The Duke of Sussex will return to the UK to attend a charity awards ceremony on the eve of the first anniversary of the late Queen’s death.
Harry will celebrate the achievements and resilience of seriously ill youngsters and their families supported by WellChild at the event being staged in London on September 7.
Queen Elizabeth II, the UK’s longest-serving monarch, died peacefully at Balmoral in Scotland on September 8 last year, aged 96, after reigning for 70 years.
The King and Queen are expected to mark the first anniversary of her death privately at their Balmoral estate.
Harry has been WellChild’s patron for 15 years and regularly attends its annual awards ceremony but is not expected to be joined by the Duchess of Sussex, who has been a guest at past events.
The 2022 WellChild awards took place on the day the Queen died, and the duke and duchess withdrew from the event with Harry flying to Scotland to be with other members of the royal family.
The awards ceremony is being held a few days before Harry’s Invictus Games – for wounded military personnel and veterans – begins in Dusseldorf, Germany, on September 9 and staged over eight days.
Harry said: “For nearly 20 years, WellChild has been transforming the lives of children and young people across the UK, providing critical care that prioritises the physical, mental and emotional well-being of these individuals and their families.”
During the event, the duke will spend time with each winner and their families at a pre-ceremony reception before presenting the award for Inspirational Child (aged four to six) and delivering a speech.

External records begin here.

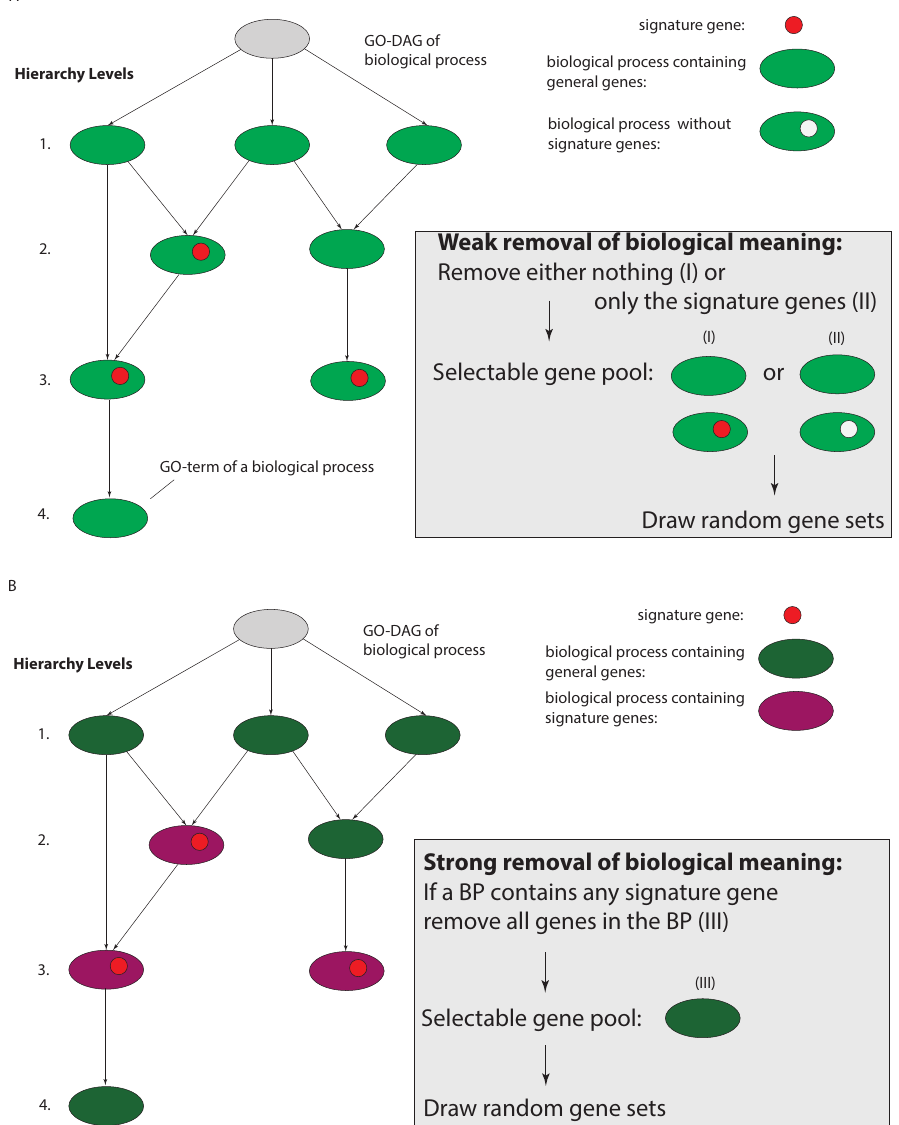
Figure 3. Visualization of three different ways to remove ‘biological information’ from a pool of available genes. The hierarchical trees on the left-hand side are showing directed acyclic graphs (DAG) corresponding to the entire GO database of biological processes (BPs). For a weak removal of biological meaning there are two ways, one allows genes from all BPs (I) and one that removes only the signature genes (II) ( A ). In contrast, a strong removal selects only genes from GO-terms that do not contain any signature gene ( B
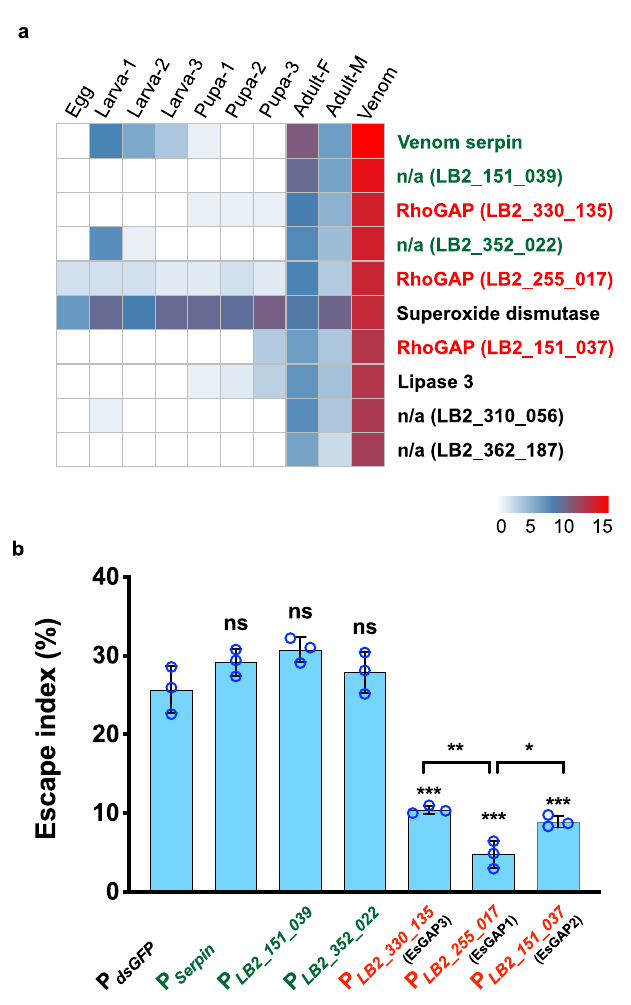
Fig. 2 A family of EsGAP venom proteins contributes to escape behaviour. a Transcription heatmap of all venom-protein genes that were signi fi cantly highly expressed in venom. Genes are displayed in order of expression levels in the venom. The three genes in red were predicted to have RhoGAP domains and were subjected to functional testing together with another three highly expressed genes (in green). b Escape indices of host larvae that were parasitized by Lb with knockdown of the indicated proteins using an RNAi strategy. dsGFP -treated Lb (P dsGFP ) was used as a control. Drosophila larvae infected by parasitoids with knockdown of EsGAP had the lowest escape index. The number of larvae exhibiting escape behaviour was recorded from 30 min to 75 min after exposure to Lb. Left to right: n = 360, 278, 323, 424, 317, 391 and 316 biologically independent host larvae. Three biological replicates were performed. Data are presented as mean values± SD. Signi fi cance was determined by two-sided unpaired Student ’ s t test (P Serpin : P = 0.1564; P LB2_151_039 : P = 0.0609; P LB2_352_022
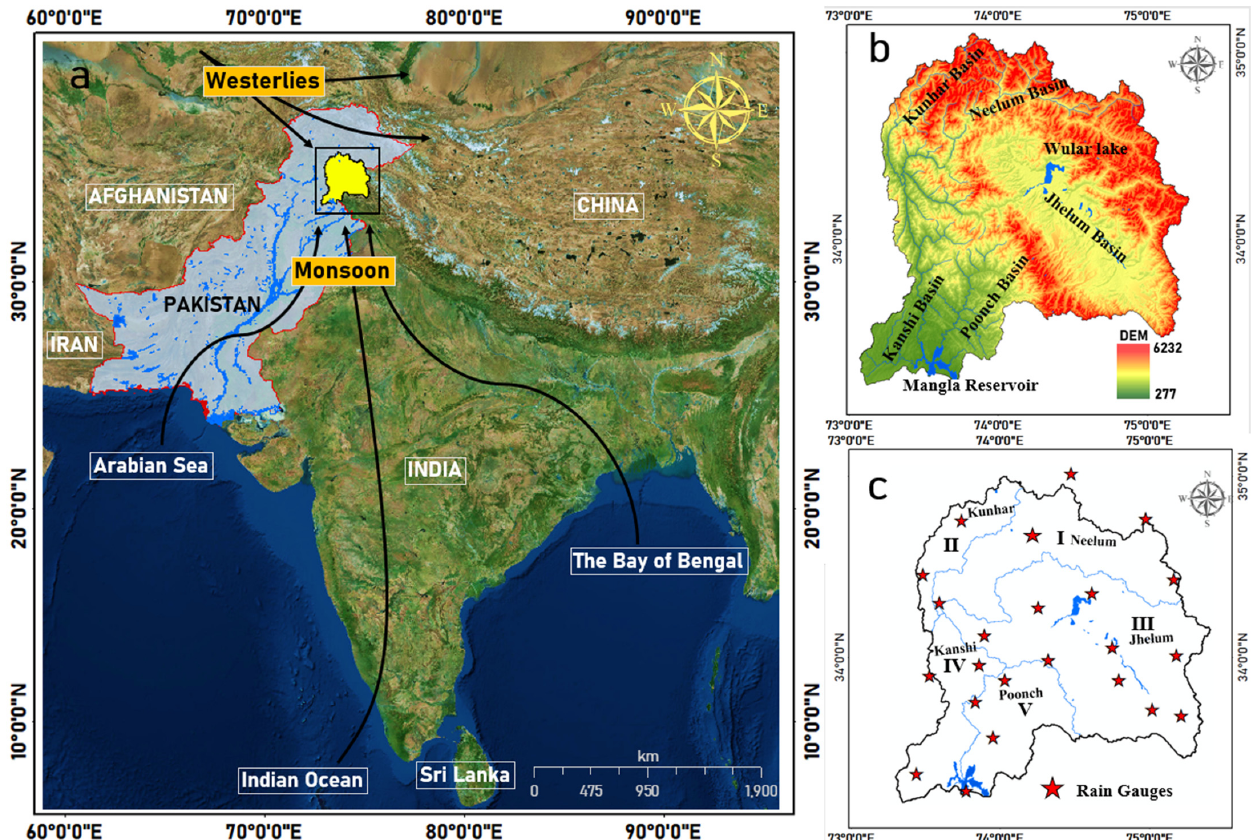
Figure 1. The geographical location of the study area. ( a ) seasonal influences of precipitation sources ( b ) Elevation ( c ) distribution of rain gauges in SBs. Whereas I, II, III, IV and V represent Neelum, Kunhar, Jhelum, Kanshi and Poonch sub-basins, respectively. Table 1. Topological information of five sub-basins of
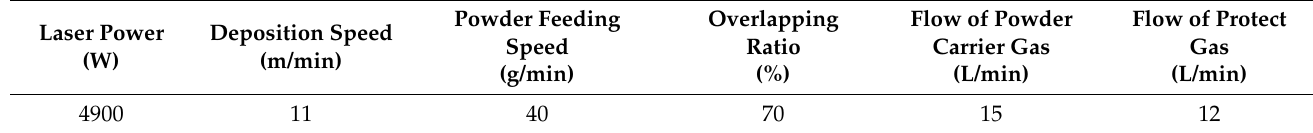
Table 2. Key process parameters of EHLA JG-11 coating.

Matt James, WellChild chief executive, said: “The number of children and young people in the UK living with long-term, complex medical needs is growing.

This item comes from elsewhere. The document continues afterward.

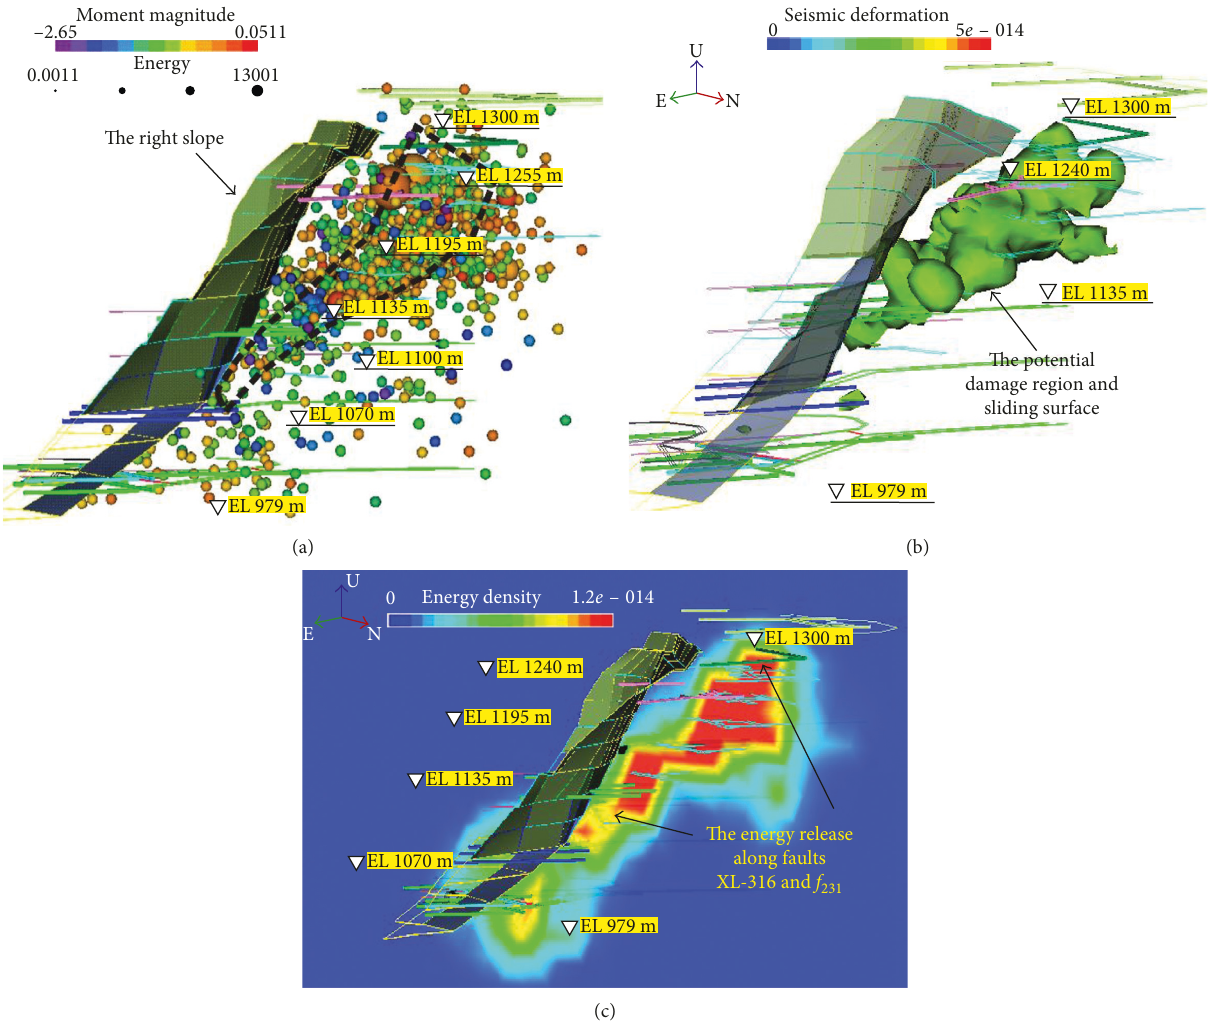
Figure 9: (a) Cross-sectional view of the spatial distribution of MS events recorded between May 2010 and May 2012 during slope excavation, (b) north-east plane of the seismic deformation, and (c) north-east plane of the energy release density contours. Different colours represent different quantities of energy dissipation density per unit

“The WellChild Awards 2023, in association with GSK, will be a unique opportunity to shine a light on the immense challenges they face and to celebrate their remarkable resilience and spirit.
“It will also provide an opportunity to recognise the selfless dedication of those around them, from siblings and parent carers to the professionals who have gone above and beyond to give them the very best chance to thrive.”